Carolyn heard his words, and desperately wanted to believe them. And yet, deep in her heart, she knew that he was wrong. There was something evil in the mill, and it was spreading out now, reaching out toward them. If they didn’t do something, it would destroy them all.
But what could they do, short of destroying the mill?
Nothing.
She had to find a way to convince him she was right. And she had to find it soon.
“Did I really do all right?” Beth asked an hour later when Tracy finally called a halt to the tennis lesson.
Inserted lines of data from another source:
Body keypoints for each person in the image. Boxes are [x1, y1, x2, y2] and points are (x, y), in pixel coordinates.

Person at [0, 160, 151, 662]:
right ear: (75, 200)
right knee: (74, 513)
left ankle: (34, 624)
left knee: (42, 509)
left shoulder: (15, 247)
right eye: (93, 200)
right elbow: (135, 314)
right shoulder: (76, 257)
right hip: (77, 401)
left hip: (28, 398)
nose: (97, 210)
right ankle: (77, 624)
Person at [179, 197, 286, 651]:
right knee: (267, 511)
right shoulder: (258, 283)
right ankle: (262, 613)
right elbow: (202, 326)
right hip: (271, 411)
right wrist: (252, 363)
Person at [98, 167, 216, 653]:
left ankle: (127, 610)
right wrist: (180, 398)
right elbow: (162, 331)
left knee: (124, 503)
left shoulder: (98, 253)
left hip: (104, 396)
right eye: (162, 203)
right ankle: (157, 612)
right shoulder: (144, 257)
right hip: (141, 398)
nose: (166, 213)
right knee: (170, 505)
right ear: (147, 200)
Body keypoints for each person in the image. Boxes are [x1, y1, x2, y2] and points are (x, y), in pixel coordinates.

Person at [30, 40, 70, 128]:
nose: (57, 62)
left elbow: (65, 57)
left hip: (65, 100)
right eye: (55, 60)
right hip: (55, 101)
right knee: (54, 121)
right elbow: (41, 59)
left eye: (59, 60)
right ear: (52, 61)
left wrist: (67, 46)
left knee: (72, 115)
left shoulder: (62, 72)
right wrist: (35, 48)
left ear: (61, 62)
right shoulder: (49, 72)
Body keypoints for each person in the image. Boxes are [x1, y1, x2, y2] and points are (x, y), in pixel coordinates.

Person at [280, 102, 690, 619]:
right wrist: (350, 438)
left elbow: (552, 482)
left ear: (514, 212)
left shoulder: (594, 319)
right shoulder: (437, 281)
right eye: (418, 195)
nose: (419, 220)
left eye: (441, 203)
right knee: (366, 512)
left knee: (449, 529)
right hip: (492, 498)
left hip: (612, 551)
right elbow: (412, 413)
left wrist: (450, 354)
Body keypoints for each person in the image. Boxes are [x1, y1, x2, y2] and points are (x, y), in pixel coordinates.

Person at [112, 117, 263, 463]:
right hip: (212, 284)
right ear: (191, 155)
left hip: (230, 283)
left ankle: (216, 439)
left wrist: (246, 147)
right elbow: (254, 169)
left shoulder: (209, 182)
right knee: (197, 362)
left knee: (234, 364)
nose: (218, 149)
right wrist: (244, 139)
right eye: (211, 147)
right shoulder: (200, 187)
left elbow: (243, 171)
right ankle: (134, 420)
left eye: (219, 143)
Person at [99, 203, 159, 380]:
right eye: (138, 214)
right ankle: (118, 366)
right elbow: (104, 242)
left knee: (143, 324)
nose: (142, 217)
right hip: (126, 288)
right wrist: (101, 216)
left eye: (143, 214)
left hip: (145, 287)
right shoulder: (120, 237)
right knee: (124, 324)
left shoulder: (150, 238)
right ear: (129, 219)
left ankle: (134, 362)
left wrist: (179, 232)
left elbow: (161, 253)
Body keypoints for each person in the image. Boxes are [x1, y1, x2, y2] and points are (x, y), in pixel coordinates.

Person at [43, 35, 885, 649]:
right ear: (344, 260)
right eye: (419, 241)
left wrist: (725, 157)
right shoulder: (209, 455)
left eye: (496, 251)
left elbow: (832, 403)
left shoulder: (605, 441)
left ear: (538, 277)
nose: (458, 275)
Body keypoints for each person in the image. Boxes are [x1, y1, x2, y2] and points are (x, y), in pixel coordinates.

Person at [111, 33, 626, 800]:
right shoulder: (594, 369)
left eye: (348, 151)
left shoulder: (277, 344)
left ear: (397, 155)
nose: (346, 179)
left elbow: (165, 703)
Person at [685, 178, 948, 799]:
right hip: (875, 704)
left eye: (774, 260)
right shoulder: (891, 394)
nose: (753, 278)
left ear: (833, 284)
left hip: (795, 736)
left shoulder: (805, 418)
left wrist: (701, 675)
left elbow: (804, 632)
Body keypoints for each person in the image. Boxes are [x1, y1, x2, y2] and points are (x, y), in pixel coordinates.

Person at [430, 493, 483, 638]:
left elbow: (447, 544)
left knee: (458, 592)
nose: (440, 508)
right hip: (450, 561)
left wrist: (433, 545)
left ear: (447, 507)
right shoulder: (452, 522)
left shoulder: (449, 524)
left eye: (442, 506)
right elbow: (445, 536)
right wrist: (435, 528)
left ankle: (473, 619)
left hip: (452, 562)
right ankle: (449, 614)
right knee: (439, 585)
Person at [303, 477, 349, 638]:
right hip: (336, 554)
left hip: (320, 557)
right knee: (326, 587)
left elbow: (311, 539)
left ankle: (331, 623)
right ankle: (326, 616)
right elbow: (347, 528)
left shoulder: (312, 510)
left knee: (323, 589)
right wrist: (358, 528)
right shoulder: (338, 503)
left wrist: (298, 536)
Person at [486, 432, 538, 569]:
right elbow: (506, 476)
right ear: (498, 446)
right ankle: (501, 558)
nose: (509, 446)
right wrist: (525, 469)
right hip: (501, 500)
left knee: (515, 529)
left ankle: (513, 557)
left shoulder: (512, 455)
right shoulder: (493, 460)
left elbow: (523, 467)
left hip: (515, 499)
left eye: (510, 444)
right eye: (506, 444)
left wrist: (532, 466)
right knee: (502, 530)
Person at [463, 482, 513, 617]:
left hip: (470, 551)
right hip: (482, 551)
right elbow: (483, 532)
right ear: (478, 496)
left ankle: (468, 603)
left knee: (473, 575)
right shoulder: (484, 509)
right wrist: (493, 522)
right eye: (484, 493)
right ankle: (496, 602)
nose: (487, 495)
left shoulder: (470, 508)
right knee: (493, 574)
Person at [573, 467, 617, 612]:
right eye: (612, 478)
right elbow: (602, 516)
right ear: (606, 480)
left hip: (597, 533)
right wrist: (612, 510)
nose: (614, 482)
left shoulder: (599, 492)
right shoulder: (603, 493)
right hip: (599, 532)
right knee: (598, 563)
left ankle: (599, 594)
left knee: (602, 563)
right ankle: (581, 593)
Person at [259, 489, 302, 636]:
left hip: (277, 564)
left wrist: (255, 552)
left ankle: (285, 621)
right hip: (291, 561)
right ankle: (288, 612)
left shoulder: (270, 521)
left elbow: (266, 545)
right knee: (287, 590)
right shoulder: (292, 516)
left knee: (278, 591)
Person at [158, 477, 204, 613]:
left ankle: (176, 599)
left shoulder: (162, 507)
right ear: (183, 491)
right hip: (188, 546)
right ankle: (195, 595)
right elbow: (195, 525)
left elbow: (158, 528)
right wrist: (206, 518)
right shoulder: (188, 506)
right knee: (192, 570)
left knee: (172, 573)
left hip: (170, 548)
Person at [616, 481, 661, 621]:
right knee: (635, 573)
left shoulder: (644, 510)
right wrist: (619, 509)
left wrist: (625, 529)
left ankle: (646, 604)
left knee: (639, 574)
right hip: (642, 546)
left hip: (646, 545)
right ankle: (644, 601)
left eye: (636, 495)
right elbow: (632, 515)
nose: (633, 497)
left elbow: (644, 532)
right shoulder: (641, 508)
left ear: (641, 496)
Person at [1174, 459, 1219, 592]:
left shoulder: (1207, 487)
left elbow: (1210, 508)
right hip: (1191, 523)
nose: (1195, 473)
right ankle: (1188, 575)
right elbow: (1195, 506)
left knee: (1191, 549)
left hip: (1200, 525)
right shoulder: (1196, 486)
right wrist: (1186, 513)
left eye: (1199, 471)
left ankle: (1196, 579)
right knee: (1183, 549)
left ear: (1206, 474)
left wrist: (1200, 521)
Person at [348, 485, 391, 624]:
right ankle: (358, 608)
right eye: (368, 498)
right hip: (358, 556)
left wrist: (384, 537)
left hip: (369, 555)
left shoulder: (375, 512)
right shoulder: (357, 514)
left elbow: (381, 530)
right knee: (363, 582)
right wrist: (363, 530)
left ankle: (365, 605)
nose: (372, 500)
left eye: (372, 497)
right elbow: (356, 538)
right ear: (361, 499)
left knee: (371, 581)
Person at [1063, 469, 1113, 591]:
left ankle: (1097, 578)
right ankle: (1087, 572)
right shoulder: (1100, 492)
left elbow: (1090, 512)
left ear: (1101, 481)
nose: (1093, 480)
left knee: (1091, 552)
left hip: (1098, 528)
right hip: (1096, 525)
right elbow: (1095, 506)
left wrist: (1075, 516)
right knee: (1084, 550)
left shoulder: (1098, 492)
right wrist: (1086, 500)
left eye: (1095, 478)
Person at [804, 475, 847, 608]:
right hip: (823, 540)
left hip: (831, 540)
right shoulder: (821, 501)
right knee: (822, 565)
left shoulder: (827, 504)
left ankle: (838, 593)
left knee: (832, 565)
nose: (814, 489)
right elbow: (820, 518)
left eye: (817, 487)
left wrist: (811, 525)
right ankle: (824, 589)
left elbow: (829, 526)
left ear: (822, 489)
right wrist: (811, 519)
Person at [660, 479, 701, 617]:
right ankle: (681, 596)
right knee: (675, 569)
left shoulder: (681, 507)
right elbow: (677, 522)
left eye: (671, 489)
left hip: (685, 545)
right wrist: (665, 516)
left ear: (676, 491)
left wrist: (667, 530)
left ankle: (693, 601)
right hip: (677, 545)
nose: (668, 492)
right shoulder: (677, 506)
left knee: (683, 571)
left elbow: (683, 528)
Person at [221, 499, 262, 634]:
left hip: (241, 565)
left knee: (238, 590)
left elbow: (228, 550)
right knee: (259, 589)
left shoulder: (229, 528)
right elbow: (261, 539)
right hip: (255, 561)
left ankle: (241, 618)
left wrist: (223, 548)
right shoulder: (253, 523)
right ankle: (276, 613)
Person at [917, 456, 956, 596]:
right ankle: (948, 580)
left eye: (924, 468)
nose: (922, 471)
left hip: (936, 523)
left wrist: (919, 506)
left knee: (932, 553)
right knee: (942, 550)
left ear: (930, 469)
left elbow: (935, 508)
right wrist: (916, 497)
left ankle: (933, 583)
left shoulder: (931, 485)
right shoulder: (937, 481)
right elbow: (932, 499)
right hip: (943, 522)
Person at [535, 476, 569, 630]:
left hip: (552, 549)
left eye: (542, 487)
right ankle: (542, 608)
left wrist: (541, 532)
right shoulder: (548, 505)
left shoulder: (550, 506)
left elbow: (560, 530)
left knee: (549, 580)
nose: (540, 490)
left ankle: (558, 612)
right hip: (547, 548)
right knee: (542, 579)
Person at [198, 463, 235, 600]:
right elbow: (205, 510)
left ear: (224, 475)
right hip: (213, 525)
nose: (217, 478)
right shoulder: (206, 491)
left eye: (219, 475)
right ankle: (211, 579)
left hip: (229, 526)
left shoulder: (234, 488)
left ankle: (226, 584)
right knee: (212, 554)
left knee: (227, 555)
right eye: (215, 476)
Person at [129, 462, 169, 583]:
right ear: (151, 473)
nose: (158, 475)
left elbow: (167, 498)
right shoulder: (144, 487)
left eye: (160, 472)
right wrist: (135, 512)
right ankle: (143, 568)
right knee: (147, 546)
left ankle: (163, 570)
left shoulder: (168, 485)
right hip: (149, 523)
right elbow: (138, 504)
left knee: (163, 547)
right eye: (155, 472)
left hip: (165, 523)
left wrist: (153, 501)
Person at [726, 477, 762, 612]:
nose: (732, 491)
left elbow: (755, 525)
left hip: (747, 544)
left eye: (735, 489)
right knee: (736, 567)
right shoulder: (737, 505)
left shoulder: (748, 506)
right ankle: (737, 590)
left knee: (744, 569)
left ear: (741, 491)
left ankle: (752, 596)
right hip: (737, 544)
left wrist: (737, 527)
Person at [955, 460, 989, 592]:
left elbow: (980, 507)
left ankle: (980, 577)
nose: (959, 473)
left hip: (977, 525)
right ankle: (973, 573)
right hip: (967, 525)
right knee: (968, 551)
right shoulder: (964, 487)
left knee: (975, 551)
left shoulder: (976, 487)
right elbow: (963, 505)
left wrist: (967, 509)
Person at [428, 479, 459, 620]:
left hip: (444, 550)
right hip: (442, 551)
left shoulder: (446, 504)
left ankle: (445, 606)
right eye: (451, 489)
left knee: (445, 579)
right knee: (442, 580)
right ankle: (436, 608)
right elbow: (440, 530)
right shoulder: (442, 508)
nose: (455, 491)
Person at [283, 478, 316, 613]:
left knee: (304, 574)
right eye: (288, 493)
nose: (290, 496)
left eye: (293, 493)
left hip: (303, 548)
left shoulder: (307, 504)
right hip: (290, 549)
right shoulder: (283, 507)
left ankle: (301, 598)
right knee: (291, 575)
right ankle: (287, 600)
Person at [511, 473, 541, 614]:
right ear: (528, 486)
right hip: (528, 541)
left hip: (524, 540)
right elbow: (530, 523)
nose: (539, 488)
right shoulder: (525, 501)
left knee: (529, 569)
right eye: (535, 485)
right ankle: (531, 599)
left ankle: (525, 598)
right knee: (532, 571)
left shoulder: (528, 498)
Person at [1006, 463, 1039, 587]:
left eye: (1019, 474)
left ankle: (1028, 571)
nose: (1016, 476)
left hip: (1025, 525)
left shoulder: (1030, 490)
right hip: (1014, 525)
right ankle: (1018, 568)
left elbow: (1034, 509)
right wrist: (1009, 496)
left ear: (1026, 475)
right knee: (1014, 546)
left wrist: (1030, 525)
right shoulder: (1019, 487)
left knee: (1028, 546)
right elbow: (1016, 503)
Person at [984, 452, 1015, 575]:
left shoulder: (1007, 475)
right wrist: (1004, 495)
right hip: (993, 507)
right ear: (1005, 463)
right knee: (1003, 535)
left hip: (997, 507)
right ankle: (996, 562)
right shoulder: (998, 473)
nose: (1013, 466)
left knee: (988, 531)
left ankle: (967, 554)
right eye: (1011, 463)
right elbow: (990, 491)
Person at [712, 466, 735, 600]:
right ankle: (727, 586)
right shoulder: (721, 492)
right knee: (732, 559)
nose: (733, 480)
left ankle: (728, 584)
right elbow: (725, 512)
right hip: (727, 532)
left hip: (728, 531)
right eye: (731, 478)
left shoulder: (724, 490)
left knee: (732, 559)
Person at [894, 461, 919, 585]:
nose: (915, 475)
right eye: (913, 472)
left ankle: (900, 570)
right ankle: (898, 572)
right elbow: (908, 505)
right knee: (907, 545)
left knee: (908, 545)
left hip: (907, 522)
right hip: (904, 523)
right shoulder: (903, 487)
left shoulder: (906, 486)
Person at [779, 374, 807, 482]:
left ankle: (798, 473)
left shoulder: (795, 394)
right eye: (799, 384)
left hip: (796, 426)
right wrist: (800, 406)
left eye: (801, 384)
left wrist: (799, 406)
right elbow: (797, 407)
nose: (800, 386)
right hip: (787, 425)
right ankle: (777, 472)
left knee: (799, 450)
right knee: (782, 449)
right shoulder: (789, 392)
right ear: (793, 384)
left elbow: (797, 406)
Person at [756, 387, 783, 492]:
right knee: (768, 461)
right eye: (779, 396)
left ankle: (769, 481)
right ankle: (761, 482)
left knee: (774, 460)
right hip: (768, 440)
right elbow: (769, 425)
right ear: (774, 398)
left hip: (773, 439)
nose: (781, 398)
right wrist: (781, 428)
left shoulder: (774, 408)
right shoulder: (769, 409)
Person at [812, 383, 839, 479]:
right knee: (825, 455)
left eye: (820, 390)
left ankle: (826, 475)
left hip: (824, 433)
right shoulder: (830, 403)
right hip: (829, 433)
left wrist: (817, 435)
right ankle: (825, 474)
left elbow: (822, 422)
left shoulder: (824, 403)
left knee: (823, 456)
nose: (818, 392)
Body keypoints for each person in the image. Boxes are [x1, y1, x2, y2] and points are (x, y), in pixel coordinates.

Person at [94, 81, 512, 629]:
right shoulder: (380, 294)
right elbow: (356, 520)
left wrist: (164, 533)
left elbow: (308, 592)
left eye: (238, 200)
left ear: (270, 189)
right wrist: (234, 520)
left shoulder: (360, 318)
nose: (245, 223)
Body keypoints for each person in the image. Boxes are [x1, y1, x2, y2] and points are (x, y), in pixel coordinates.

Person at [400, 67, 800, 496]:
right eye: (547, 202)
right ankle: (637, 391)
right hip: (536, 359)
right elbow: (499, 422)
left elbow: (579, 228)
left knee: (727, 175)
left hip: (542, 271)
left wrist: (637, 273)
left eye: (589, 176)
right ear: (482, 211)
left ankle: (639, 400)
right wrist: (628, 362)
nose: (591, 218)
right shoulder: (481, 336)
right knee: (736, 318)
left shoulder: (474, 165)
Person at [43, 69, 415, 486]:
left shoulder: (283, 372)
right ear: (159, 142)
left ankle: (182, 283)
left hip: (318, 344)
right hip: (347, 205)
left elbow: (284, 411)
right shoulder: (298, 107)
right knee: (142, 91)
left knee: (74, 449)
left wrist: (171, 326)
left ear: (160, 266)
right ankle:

“You did great,” Tracy lied, wondering why she’d even bothered to suggest tennis lessons, when anything else would have done just as well. It had been so boring, standing there in the hot sun, throwing balls gently over the net for Beth to try to hit. And she’d hardly been able to keep from laughing as Beth kept chopping away at them, most of the time not even coming close to hitting one of them. Of course it had been kind of fun the last fifteen minutes, when she’d started throwing them all over the place, making Beth run back and forth as fast as she could.
“When are you going to teach me how to serve?”
“Tomorrow,” Tracy promised. She jumped easily over the net and started gathering up the balls that were scattered all over the court. When they were finished, they started toward the house, but Tracy suddenly stopped, as if something had just caught her eye. When Beth turned, Tracy was looking up the hill toward the mausoleum. When she could see Beth watching her out of the corner of her eye, she spoke. “I bet Amy’s supposed to be buried up there,” she said.
Beth’s eyes widened. “A-Amy?” she stammered. “I thought you didn’t believe there was any such person.”
“I changed my mind,” Tracy said. “I told you that this morning, didn’t I? That I didn’t think you were crazy anymore?”